Records for the exercise:
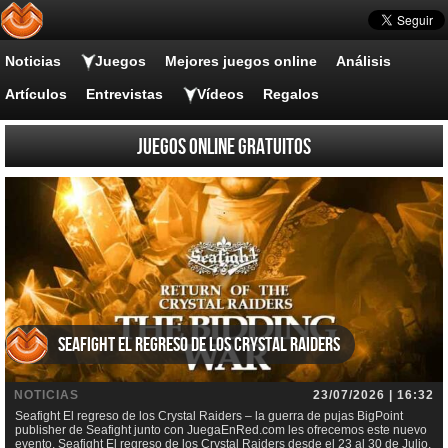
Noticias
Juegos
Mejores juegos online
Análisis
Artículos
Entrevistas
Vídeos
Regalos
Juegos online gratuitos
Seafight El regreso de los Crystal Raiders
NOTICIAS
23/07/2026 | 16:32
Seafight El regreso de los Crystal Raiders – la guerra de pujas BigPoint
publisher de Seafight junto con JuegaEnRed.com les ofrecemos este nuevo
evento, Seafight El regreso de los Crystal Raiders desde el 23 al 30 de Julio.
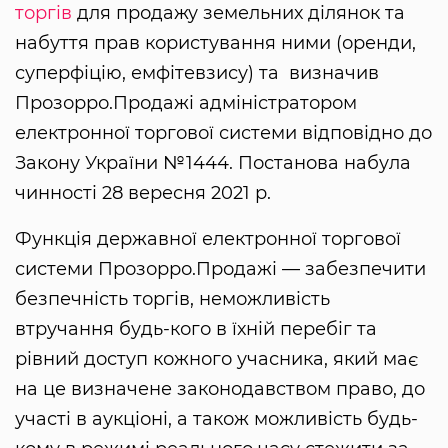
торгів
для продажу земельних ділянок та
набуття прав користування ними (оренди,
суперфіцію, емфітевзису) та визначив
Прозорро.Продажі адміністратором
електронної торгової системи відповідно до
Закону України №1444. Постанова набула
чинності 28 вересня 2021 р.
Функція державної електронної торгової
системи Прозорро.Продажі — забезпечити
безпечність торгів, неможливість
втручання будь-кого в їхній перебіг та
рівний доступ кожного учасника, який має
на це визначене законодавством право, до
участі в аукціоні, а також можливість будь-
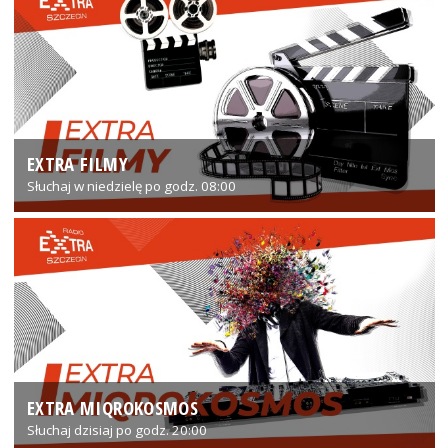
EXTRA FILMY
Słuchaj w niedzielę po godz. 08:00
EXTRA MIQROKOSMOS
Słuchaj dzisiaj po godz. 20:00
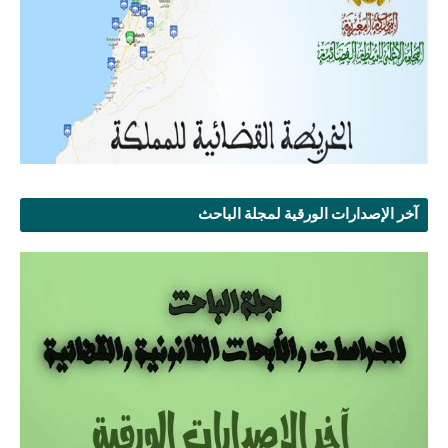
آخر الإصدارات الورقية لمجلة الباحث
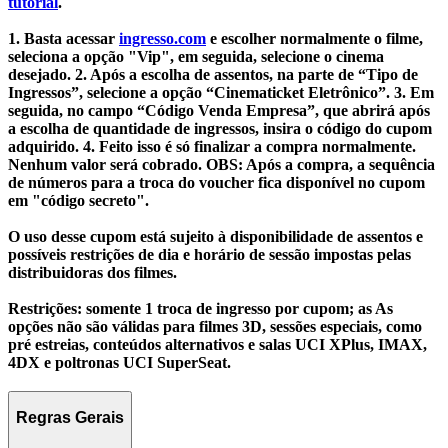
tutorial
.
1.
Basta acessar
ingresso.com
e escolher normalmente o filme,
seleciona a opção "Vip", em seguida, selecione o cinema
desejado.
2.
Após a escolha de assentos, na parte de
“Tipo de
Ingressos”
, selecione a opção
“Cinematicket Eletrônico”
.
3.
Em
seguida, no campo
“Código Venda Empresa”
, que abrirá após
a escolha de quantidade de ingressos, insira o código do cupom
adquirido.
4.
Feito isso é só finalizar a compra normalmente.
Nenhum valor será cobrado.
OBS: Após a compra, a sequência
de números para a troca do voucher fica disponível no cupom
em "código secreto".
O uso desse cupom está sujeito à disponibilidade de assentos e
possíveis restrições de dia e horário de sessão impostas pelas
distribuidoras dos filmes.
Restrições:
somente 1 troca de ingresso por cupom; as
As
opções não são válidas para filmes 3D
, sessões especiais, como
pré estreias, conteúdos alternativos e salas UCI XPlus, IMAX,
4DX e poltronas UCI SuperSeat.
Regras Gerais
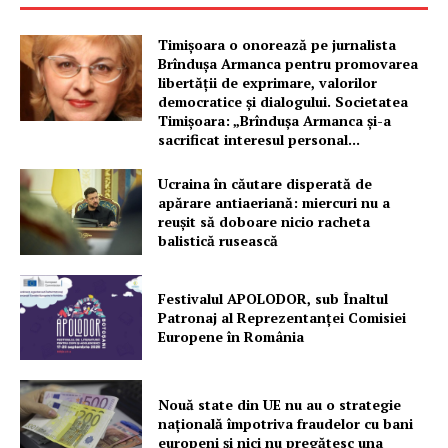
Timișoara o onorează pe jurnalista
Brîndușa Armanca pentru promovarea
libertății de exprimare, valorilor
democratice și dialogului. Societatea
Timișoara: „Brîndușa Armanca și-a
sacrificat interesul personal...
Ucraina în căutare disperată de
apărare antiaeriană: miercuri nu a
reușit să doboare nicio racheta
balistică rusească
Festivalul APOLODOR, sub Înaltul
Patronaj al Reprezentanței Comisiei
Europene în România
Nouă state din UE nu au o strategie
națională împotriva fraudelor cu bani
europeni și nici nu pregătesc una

---

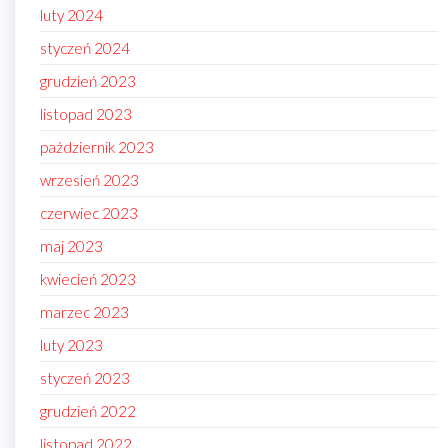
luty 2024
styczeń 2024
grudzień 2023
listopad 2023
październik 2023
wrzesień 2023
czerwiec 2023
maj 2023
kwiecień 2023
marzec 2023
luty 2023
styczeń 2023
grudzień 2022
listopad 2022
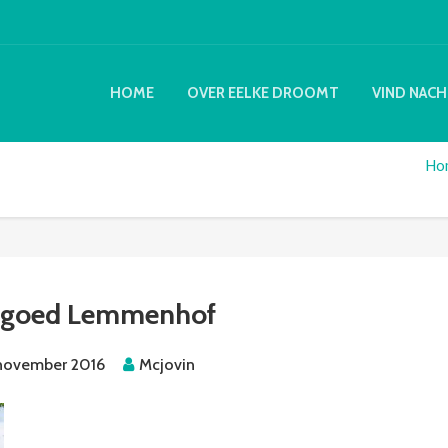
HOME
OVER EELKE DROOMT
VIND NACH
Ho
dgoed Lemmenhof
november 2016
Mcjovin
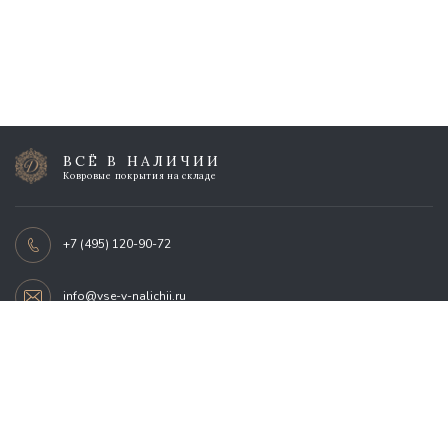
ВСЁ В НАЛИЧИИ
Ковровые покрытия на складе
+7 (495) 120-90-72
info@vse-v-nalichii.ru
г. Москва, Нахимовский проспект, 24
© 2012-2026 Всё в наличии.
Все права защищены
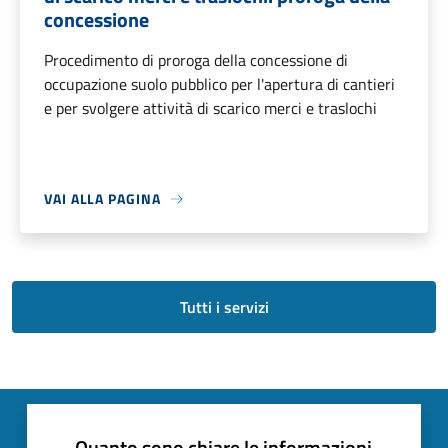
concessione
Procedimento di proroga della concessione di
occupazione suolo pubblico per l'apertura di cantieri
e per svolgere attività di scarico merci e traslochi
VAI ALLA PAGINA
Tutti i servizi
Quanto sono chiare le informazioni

--

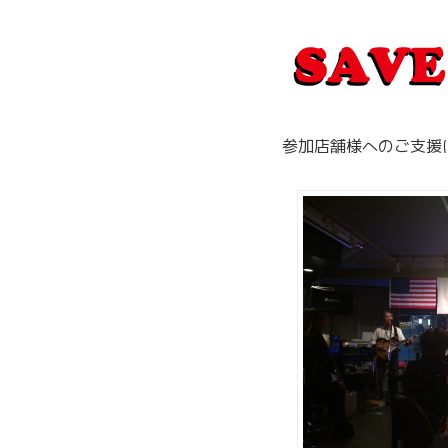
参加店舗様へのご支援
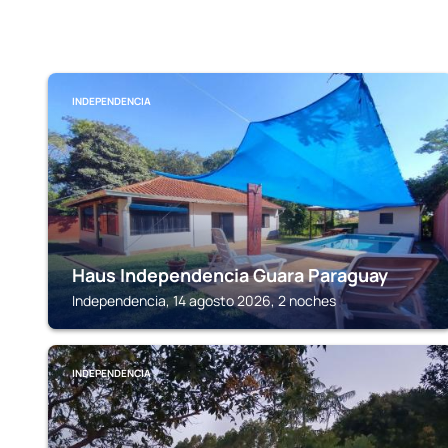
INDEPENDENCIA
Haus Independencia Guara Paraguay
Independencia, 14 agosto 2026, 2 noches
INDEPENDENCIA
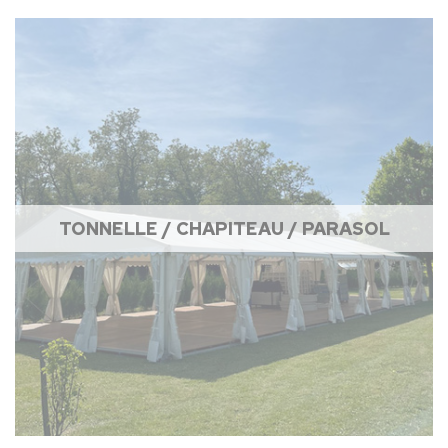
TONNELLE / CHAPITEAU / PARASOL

Description of the task: Lay out the text above as a numbered list, starting with the line that contains "آخر الإصدارات الورقية لمجلة الباحث" and going on through the line that contains "Regras Gerais". Leave out blank lines and the pictures.

Finished exercise:
1. آخر الإصدارات الورقية لمجلة الباحث
2. tutorial
3. .
4. 1.
5. Basta acessar
6. ingresso.com
7. e escolher normalmente o filme,
8. seleciona a opção "Vip", em seguida, selecione o cinema
9. desejado.
10. 2.
11. Após a escolha de assentos, na parte de
12. “Tipo de
13. Ingressos”
14. , selecione a opção
15. “Cinematicket Eletrônico”
16. .
17. 3.
18. Em
19. seguida, no campo
20. “Código Venda Empresa”
21. , que abrirá após
22. a escolha de quantidade de ingressos, insira o código do cupom
23. adquirido.
24. 4.
25. Feito isso é só finalizar a compra normalmente.
26. Nenhum valor será cobrado.
27. OBS: Após a compra, a sequência
28. de números para a troca do voucher fica disponível no cupom
29. em "código secreto".
30. O uso desse cupom está sujeito à disponibilidade de assentos e
31. possíveis restrições de dia e horário de sessão impostas pelas
32. distribuidoras dos filmes.
33. Restrições:
34. somente 1 troca de ingresso por cupom; as
35. As
36. opções não são válidas para filmes 3D
37. , sessões especiais, como
38. pré estreias, conteúdos alternativos e salas UCI XPlus, IMAX,
39. 4DX e poltronas UCI SuperSeat.
40. Regras Gerais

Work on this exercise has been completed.